I have a dataset that has 8 mixed features (6 numeric and 2 categorical). Since the numeric values have different ranges, I will have to normalize the dataset as a whole to be able to perform farther actions such as machine learning algorithms, Dimensionality reduction (Feature Extraction).
My original dataset:
time v1 v2 v3 ... v7 v8
00:00:01 15435 0.7 13 ... High True
00:00:06 24356 3.6 23 ... High True
00:00:11 25567 8.3 82 ... LOW False
00:00:16 12345 5.4 110 ... LOW True
00:00:21 43246 1.7 93 ... High False
................................................

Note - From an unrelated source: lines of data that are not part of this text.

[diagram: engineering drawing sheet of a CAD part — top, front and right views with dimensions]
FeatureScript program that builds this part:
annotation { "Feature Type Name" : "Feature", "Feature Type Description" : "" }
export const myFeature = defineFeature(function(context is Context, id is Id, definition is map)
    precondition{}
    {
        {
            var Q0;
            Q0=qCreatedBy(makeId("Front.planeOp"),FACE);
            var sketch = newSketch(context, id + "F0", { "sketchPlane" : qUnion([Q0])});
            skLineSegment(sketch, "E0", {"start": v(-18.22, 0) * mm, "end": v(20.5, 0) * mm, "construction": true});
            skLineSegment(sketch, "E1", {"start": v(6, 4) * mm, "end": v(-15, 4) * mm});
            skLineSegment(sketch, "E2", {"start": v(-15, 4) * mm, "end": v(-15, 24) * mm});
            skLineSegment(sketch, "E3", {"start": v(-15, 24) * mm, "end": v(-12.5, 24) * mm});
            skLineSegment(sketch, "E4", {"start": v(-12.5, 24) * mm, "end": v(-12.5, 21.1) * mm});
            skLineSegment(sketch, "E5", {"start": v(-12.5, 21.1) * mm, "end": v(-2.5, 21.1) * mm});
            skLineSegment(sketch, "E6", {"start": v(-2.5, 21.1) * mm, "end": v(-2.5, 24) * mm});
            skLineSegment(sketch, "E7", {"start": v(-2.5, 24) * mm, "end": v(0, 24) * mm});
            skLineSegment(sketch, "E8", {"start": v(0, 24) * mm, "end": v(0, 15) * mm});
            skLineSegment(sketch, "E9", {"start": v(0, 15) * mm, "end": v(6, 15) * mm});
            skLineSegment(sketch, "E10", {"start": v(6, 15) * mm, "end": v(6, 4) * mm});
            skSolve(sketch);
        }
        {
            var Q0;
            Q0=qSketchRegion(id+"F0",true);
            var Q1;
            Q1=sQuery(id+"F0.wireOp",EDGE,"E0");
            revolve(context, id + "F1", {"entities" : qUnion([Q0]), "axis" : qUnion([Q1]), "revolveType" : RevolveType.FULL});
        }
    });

23:23:59 23456 3.8 45 ... LOW False
where v1 to v6 are numerical variable at which their values are at different ranges as it can be seen above. Moreover, v7 and v8 are categorical variables that has only two outputs (for v7 {High, Low} and for v8 {True, False}).
I did label encoding for the categorical variables (v7 and v8) where High and True were encoded 1 and LOW and False were encoded 0.
The following illustrate how the dataset looks like after the label encoding:
time v1 v2 v3 ... v7 v8
00:00:01 15435 0.7 13 ... 1 1
00:00:06 24356 3.6 23 ... 1 1
00:00:11 25567 8.3 82 ... 0 0
00:00:16 12345 5.4 110 ... 0 1
00:00:21 43246 1.7 93 ... 1 0
................................................
23:23:59 23456 3.8 45 ... 0 0
My question is as follows: It is easy to standardize the numerical features from v1 to v6. However, I am not sure whether to standardize the categorical observations and if yes what would be the best way to do so??